The Overt Withdrawal and the Covert Surge
So there is talk of Obama ending the Iraq War? And planning to draw down in Afghanistan sometime soon? Well, yes and no, on a number of levels. As we know, the decision to not keep thousands of US troops in Iraq was forced upon the Obama administration by the Iraqis, after the administration spent years pressuring for a remaining force. And withdrawing, is not exactly withdrawing when you consider the thousands of private mercenaries that will remain, the expanded “diplomatic” mission there, and the bases throughout the country (not to mention the largest Embassy in the world, essentially a military fortress). And for Afghanistan, there is still almost 150,000 troops there, and US and NATO military officials have repeatedly confirmed a remaining occupation of that country for at least the foreseeable future, and perhaps into the 2020s.
But The Atlantic gave us yet another perspective on the so-called drawdown of troops and supposed ending of wars. It speaks to what Nick Turse has called the “Secret War in 120 Countries,” namely the increasing use of covert elite forces like Joint Special Operations Command. This is a largely secret army that will again be another step back from those in power ever needing to declare war when they seek to wage it. As Obama supposedly “withdraws” from Iraq and Afghanistan, he is taking out the ordinary military we all know, and putting in his secret military:
The strain on the highly-trained forces will only increase as the Obama administration expands its shadow war against high-ranking militants in countries like Pakistan, Yemen, and Somalia, all of which have been the scene of targeted raids by elite troops in recent months. Senior Pentagon officials have also made clear that Special Operations troops will be used to conduct counter-terror raids in Afghanistan even as overall U.S. troop levels there begin to decline.

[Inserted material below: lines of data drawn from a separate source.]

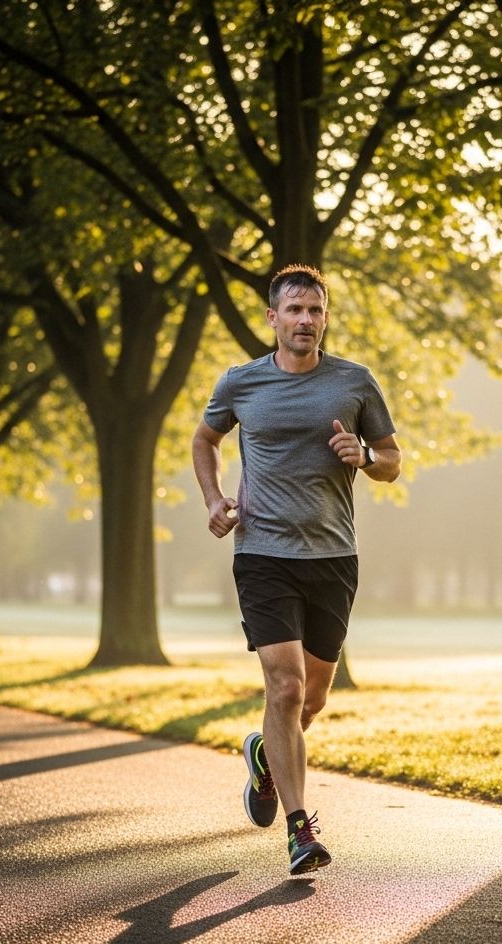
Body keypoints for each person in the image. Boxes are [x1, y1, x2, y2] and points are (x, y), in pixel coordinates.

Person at [191, 264, 401, 875]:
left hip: (333, 556)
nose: (305, 320)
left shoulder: (354, 382)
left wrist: (362, 455)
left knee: (309, 700)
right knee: (282, 687)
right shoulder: (241, 383)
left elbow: (391, 461)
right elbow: (205, 440)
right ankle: (300, 829)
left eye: (315, 310)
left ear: (324, 318)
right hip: (262, 554)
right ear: (273, 318)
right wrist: (213, 499)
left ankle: (264, 753)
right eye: (294, 310)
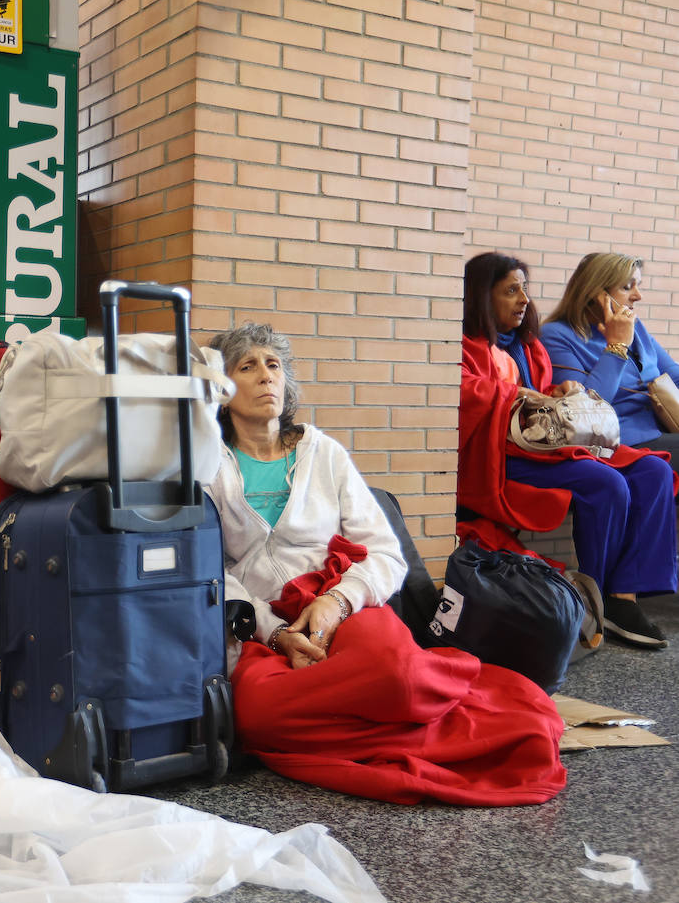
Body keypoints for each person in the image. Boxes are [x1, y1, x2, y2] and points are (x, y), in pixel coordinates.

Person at [208, 322, 567, 806]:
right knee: (253, 714)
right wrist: (276, 632)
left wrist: (336, 603)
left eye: (273, 365)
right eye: (247, 367)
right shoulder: (206, 465)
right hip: (262, 629)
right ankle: (432, 736)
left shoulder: (324, 453)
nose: (266, 376)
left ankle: (380, 723)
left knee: (399, 674)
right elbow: (208, 570)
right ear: (223, 391)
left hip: (343, 605)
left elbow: (385, 552)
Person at [459, 251, 676, 649]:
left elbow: (551, 402)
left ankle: (623, 595)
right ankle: (597, 599)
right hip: (508, 455)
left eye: (524, 289)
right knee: (606, 483)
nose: (525, 300)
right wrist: (613, 350)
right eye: (511, 291)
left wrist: (556, 392)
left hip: (552, 445)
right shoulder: (492, 345)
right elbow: (472, 394)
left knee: (655, 471)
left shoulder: (529, 348)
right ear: (480, 297)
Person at [541, 253, 679, 466]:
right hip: (619, 441)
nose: (638, 296)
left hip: (662, 427)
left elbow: (674, 375)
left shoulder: (634, 326)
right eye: (627, 287)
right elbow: (584, 410)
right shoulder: (556, 335)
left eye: (638, 285)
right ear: (595, 293)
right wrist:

Elite forces like the Navy SEALs and the Army’s Delta Force don’t deploy for as long as conventional Army and Marine units, which usually spend six to 15 months in the war zones per tour of duty. But they deploy far, far more often. Many conventional troops have done four or five deployments to Iraq and Afghanistan. By contrast, Special Operations troops have done 10, 12, and even 14 tours.
“We’re getting real close to double-digit deployments across a number of different formations,” Lt. Col. Tom Bryant, a spokesman for the Army Special Operations Command, said in an interview. “Those numbers are becoming increasingly common and will be even more the norm down the road.”
The Special Operations world is the most secretive and insular component of the military. The Pentagon maintains several units and taskforces whose work – typically hunter-killer missions designed to track and eliminate militants around the globe–is so secretive that Washington won’t disclose their names or formally acknowledge their existence.